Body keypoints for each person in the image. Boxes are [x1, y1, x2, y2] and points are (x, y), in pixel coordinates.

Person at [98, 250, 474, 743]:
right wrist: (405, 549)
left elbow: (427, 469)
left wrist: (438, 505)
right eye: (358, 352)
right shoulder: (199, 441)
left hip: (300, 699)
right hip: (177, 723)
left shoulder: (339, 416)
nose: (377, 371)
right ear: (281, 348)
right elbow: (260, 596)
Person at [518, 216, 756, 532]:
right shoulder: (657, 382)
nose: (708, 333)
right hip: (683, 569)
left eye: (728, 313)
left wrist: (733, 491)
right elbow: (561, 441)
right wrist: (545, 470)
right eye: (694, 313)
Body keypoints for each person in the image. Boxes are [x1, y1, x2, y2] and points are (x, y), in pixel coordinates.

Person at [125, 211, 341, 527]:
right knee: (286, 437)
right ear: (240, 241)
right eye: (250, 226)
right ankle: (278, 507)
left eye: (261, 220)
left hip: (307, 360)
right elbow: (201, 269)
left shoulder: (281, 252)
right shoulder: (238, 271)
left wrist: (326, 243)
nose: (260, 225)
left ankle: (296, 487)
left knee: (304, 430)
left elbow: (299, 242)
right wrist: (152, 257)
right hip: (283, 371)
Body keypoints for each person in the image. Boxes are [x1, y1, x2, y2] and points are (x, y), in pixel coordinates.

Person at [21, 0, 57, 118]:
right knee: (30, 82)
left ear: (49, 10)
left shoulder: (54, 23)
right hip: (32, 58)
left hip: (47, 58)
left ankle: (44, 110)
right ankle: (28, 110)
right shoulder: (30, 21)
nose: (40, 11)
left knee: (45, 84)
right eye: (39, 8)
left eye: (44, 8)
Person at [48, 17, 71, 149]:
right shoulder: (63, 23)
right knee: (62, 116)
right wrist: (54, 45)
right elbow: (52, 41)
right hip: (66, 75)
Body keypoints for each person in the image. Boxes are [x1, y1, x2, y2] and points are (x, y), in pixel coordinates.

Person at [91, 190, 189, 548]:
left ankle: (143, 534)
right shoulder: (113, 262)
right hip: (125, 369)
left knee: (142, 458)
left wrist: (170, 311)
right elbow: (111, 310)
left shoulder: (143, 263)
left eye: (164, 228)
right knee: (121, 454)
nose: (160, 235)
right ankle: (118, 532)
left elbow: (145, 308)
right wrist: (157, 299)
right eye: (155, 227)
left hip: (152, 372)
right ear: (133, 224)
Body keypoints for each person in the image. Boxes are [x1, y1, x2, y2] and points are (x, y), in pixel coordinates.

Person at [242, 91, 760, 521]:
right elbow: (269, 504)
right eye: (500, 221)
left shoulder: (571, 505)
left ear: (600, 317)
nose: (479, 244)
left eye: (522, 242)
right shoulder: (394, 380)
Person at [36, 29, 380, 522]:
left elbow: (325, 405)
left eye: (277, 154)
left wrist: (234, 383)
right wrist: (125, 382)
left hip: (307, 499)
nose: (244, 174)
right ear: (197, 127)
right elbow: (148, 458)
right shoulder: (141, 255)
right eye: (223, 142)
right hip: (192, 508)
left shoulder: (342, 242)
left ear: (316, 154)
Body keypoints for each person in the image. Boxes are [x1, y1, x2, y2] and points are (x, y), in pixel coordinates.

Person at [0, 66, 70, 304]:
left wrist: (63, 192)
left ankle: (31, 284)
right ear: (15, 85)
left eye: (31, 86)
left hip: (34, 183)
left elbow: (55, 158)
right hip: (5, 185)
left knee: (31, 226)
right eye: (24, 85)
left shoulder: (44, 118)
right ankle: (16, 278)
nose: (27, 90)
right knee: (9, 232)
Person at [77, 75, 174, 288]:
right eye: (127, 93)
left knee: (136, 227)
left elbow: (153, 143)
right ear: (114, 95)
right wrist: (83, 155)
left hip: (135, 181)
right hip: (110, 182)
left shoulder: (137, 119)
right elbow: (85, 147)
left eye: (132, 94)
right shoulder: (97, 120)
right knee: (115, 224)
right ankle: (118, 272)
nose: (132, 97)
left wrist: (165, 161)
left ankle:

══════════

Scan the entries above and return each line that holds "knee".

right knee: (286, 437)
left knee: (304, 430)
right knee: (30, 82)
left knee: (45, 84)
right knee: (62, 116)
left knee: (142, 458)
right knee: (121, 454)
left knee: (31, 226)
right knee: (9, 232)
left knee: (136, 227)
right knee: (115, 224)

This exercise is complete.